After Callier was dropped from Cadet, ostensibly due to poor sales, producer Don Mizell signed him to Elektra, who attempted to slot him into the “disco-loverman” formation, releasing Fire on Ice (1978) and Turn You to Love (1979). Again, the mislabeling hindered his career, and in 1983, when Callier’s daughter Sundiata told him she wanted to live in Chicago, he retired from music, got a job as a computer programmer at the University of Chicago, and focused on raising his daughter. Callier’s collaborations were riddled with premature deaths: Stepney at 45, Riperton at 31. Callier persisted until he died of throat cancer in 2012.
It is a little disorienting to read posthumous essays that emphasize the “discovery” of Callier’s talents, projecting him as unsung hero. It is meant respectfully, and I am not sure I achieve anything different here in attempting to impart that Callier was extraordinary and deserving of all that love. Besides fame, had found different meanings through his art: a respected singer-songwriter in the eyes of his contemporaries and, in a testament to his own experimentation, an influence on a wide spectrum of musical lineages, including early American grunge, British trip hop, and Japanese lo-fi instrumentalism.

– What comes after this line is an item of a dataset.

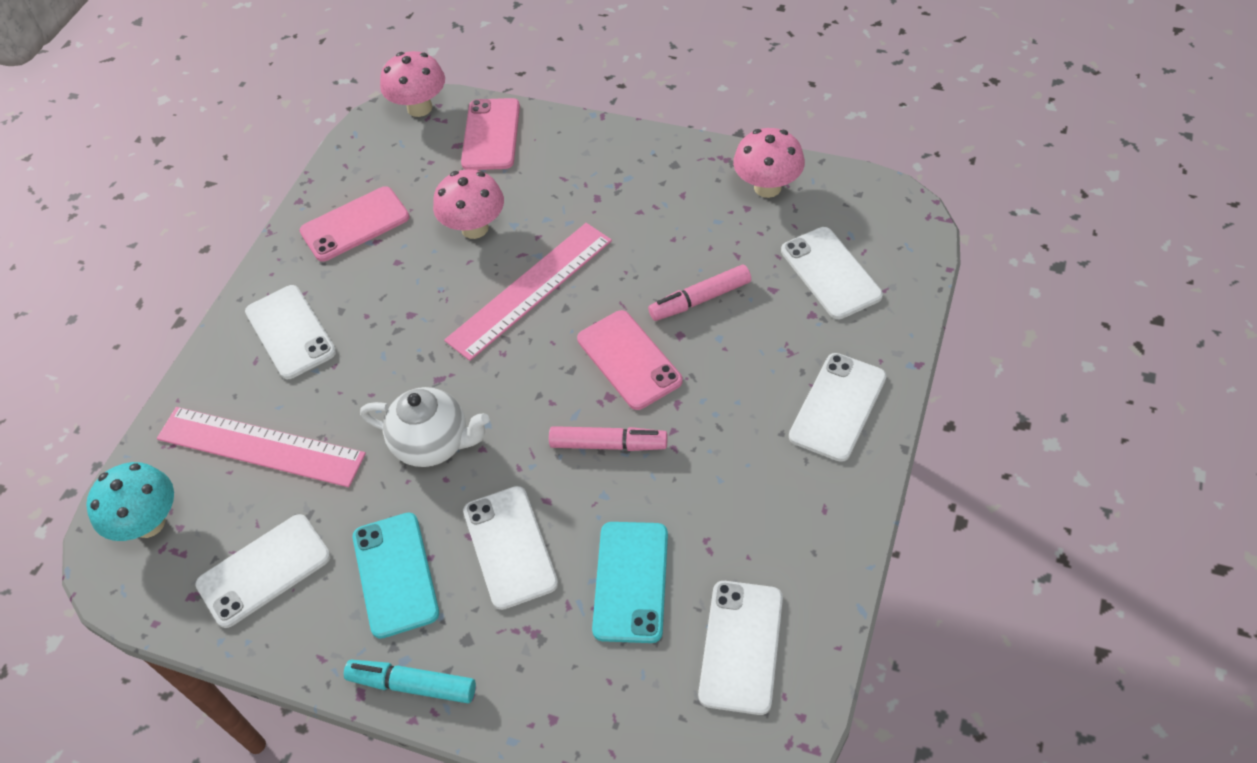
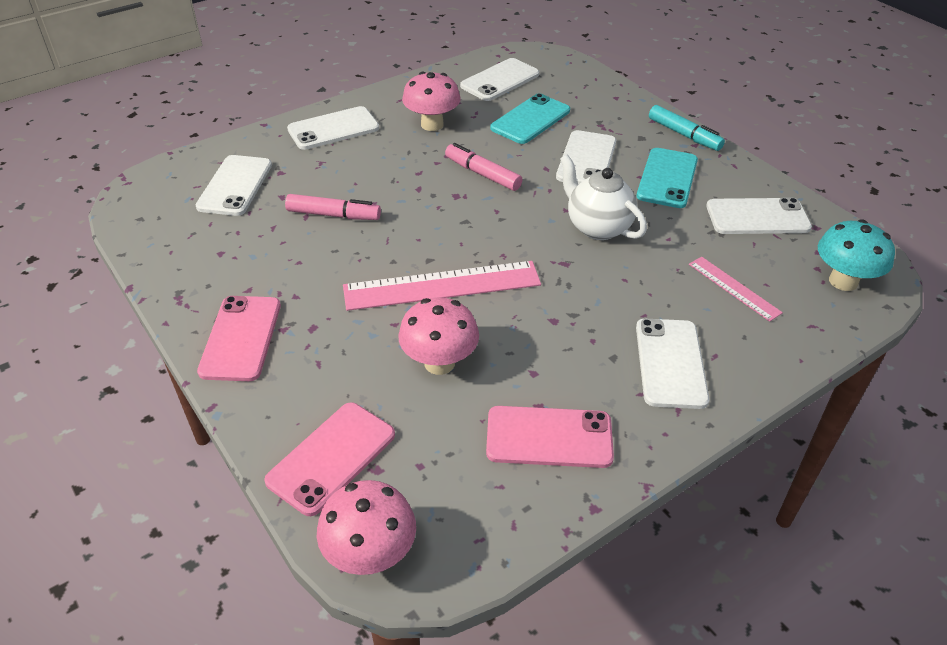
camera: 150 degrees left, 10 degrees down
pink ruler [157,407,366,487] -> pink ruler [689,257,783,322], size x0.54
pink phone [577,310,683,410] -> pink phone moved to [197,296,281,381]
pink mushroom [733,128,805,198] -> pink mushroom moved to [402,72,461,131]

His friends and family called it an “ordinary joy,” the way that man lit up a room, the childlike wonder he inspired among his friends and peers. That light was reciprocated: In 2017, after a community petition, Chicago inaugurated Terry Callier Way on a stretch near Seward Park in Cabrini-Green. It’s a small memorial to a Chicago man whose primary tension was between his people and the world outside. On “I’d Rather Be With You”, a warm and generous song from his third album, he sings of indispensability, of the sacrifices he would be willing to make to be with someone: “I could take my guitar/And hit the road, try to be a star/That sort of thing/Just don’t appeal to me.” Sometimes love owns us.